Innovationspreis für Ökobilanz-Forschung zu Composites

Innovationspreis für Ökobilanz-Forschung zu Composites

Die Preisträgerin Kathrin Kirchmeier (Mitte) mit Thomas Dörflinger (links) und Simon Kastl (rechts), dahinter links Hans Rausch, Vorsitzender der Forschungsvereinigung Neue Materialen und Prof. Volker Altstädt, Geschäftsführer der Neue Materialien Bayreuth. (Quelle: NMB)
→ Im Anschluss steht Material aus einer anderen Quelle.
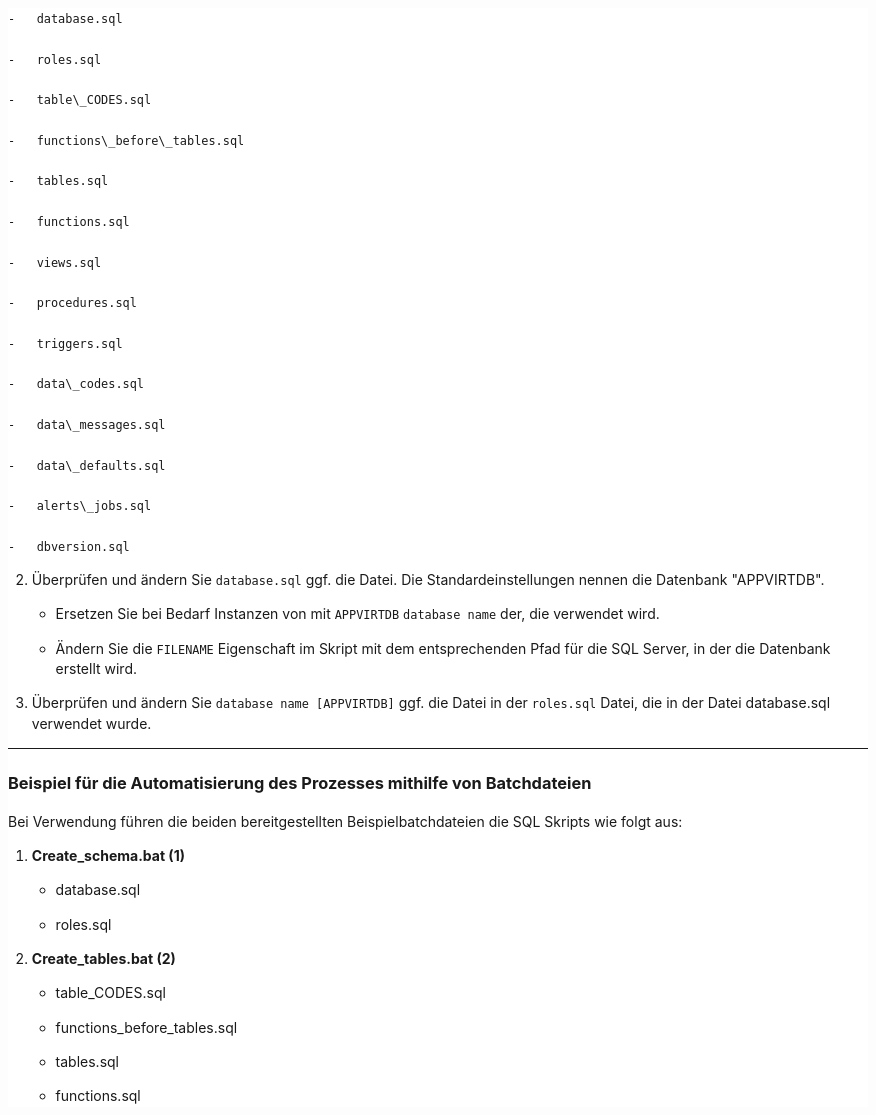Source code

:     -   database.sql

    -   roles.sql

    -   table\_CODES.sql

    -   functions\_before\_tables.sql

    -   tables.sql

    -   functions.sql

    -   views.sql

    -   procedures.sql

    -   triggers.sql

    -   data\_codes.sql

    -   data\_messages.sql

    -   data\_defaults.sql

    -   alerts\_jobs.sql

    -   dbversion.sql

2.  Überprüfen und ändern Sie `database.sql` ggf. die Datei. Die Standardeinstellungen nennen die Datenbank "APPVIRTDB".

    -   Ersetzen Sie bei Bedarf Instanzen von mit `APPVIRTDB` `database name` der, die verwendet wird.

    -   Ändern Sie die `FILENAME` Eigenschaft im Skript mit dem entsprechenden Pfad für die SQL Server, in der die Datenbank erstellt wird.

3.  Überprüfen und ändern Sie `database name [APPVIRTDB]` ggf. die Datei in der `roles.sql` Datei, die in der Datei database.sql verwendet wurde.

****

### <a name="example-of-how-to-automate-the-process-using-batch-files"></a>Beispiel für die Automatisierung des Prozesses mithilfe von Batchdateien

Bei Verwendung führen die beiden bereitgestellten Beispielbatchdateien die SQL Skripts wie folgt aus:

1.  **Create\_schema.bat (1)**

    -   database.sql

    -   roles.sql

2.  **Create\_tables.bat (2)**

    -   table\_CODES.sql

    -   functions\_before\_tables.sql

    -   tables.sql

    -   functions.sql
Der Innovationspreis 2021 der Forschungsvereinigung Neue Materialien e. V. geht an Kathrin Kirchmeier von der Universität Bayreuth für ihre Arbeit zu einer ökobilanziellen Bewertung von Composites im Leichtbau. Der interne Preis zeichnet Studierende aus, die beim Kompetenzzentrum  Neue Materialien Bayreuth ihre Abschlussarbeiten zu materialbasierten Themen angefertigt haben.

Für Leichtbauteile stellt sich oftmals die Frage, ob der Energieeinsatz für das Herstellen der Materialien und Formteile gegenüber den potenziellen Einsparungen durch die Nutzung von Leichtbau gerechtfertigt ist. In ihrer ausgezeichneten Bachelorarbeit hat Kirchmeier eine ökobilanzielle Betrachtung durchgeführt, die quantitative Aussagen zur Nachhaltigkeitsbewertung von Faserverbundstrukturen ermöglicht. Betreut wurde sie von   Prof. Volker Altstädt vom Lehrstuhl Polymere Werkstoffe an der Universität Bayreuth und   Mathias Mühlbacher, Teamleiter Faserverbunde, Neue Materialien Bayreuth.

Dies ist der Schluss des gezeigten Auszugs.